- Task details: Print the rows verbatim, starting with the first line and continuing through the line containing "Tritt eine Autorin/ein Autor innerhalb der", with both of those lines included.

---------- Supplied data

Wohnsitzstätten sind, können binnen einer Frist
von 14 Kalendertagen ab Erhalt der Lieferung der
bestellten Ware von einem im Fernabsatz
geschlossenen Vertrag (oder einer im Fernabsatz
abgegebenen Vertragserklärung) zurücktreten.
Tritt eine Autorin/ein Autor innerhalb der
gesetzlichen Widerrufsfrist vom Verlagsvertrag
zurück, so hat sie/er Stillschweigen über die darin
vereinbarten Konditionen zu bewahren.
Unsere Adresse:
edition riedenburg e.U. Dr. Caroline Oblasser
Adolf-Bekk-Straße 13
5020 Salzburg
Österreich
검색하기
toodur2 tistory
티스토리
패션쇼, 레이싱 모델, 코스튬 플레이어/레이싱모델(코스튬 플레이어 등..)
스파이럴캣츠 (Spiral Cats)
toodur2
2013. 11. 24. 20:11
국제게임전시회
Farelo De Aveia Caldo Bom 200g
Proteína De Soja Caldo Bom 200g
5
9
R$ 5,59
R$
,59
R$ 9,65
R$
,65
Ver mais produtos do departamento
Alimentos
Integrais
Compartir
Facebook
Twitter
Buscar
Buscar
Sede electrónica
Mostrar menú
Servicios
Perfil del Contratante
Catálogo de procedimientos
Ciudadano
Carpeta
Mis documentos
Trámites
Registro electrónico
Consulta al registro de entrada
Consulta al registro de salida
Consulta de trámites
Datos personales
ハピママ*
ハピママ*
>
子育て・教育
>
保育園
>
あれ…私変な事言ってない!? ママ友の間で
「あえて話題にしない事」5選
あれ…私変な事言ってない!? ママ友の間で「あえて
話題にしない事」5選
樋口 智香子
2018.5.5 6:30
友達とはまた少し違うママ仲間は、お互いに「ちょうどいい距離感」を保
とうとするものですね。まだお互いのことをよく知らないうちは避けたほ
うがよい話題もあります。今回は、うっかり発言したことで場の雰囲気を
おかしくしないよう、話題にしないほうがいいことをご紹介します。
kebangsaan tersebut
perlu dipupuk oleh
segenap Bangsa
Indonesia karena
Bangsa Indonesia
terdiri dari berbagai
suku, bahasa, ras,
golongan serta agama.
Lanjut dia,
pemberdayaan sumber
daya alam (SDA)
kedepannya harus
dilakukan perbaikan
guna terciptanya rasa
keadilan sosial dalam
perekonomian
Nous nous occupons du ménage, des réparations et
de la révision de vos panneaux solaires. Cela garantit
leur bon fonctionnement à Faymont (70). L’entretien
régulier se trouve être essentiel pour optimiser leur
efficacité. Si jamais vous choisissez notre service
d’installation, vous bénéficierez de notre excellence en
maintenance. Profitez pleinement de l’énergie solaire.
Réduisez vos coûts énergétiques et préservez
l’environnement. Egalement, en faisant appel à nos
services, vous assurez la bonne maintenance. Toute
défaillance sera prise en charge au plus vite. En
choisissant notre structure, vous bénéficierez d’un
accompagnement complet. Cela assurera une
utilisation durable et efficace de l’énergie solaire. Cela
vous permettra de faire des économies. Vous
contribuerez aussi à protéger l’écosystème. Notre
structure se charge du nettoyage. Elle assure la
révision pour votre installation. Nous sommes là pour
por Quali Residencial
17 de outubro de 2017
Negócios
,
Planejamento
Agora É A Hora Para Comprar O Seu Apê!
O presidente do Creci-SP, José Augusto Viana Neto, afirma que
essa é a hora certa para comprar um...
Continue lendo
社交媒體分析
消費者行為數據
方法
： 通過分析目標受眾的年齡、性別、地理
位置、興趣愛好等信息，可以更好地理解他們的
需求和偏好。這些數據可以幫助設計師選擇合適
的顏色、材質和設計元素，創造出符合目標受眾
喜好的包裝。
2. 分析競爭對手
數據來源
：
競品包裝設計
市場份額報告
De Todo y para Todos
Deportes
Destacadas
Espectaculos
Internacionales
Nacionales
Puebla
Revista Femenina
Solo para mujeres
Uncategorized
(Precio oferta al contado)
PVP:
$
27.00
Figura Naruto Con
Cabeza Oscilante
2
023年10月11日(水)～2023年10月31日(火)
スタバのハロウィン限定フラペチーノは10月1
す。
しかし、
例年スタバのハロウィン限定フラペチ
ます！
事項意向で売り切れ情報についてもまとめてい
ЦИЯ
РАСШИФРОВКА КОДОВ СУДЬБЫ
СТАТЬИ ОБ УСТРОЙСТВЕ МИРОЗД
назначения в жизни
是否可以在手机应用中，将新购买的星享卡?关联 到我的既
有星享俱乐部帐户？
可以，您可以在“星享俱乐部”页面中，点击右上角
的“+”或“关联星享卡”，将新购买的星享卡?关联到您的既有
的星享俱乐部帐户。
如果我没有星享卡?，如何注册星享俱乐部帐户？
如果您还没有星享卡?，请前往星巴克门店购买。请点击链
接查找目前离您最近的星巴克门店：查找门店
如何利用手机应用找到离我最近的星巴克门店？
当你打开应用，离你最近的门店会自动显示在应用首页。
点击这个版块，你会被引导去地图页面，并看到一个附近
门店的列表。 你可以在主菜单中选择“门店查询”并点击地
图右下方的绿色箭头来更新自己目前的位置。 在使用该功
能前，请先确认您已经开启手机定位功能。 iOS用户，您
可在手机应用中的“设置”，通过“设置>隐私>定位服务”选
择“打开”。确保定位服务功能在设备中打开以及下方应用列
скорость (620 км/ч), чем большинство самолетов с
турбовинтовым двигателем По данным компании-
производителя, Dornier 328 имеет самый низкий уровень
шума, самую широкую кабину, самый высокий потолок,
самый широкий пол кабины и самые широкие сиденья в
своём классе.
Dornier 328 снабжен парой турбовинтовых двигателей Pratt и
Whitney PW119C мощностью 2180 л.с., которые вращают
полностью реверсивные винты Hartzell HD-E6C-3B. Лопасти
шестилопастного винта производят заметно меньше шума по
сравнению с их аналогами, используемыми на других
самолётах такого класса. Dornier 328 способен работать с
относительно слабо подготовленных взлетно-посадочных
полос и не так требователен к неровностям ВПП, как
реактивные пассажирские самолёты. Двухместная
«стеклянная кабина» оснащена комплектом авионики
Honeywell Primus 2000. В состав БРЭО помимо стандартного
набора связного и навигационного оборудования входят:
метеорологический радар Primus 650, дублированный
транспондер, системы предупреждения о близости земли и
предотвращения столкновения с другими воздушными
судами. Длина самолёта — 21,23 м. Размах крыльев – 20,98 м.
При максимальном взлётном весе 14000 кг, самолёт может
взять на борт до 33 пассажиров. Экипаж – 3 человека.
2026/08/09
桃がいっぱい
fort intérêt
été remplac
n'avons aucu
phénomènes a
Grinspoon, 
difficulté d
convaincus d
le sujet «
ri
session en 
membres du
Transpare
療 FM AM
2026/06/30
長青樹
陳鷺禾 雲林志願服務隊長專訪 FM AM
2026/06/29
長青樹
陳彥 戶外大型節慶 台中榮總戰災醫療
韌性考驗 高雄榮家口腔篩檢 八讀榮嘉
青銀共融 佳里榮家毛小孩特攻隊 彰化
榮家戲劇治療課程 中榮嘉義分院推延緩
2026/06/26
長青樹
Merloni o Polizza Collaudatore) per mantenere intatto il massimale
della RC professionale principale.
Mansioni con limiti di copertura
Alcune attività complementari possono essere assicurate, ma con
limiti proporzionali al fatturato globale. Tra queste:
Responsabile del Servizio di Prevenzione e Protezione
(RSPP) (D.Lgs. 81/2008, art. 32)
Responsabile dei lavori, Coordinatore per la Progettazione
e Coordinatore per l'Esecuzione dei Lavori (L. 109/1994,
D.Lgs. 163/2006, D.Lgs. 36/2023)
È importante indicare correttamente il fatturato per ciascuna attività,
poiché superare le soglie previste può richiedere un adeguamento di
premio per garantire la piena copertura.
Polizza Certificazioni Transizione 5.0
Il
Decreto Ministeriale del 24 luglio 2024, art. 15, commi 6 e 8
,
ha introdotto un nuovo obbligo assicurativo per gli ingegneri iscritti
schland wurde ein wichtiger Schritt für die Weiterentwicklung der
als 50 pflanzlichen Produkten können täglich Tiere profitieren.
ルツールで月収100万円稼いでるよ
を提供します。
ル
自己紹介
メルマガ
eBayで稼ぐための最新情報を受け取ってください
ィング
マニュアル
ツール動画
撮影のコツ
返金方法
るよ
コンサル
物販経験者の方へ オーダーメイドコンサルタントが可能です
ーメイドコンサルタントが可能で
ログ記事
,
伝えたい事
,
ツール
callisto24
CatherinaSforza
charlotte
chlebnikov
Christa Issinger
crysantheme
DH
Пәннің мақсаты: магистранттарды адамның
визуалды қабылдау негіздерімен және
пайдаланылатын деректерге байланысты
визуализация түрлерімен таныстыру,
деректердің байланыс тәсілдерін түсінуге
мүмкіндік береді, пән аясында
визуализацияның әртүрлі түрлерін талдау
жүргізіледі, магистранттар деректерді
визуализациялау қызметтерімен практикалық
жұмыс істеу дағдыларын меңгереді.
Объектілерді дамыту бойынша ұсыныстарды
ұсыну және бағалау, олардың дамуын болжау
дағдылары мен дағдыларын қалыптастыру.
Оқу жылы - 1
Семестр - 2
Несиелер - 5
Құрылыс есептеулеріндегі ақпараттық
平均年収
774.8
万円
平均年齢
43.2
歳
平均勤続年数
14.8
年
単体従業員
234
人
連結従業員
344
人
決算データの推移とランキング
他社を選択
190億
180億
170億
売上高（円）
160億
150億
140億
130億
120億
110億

--------------------

- Solution for this problem:
Wohnsitzstätten sind, können binnen einer Frist
von 14 Kalendertagen ab Erhalt der Lieferung der
bestellten Ware von einem im Fernabsatz
geschlossenen Vertrag (oder einer im Fernabsatz
abgegebenen Vertragserklärung) zurücktreten.
Tritt eine Autorin/ein Autor innerhalb der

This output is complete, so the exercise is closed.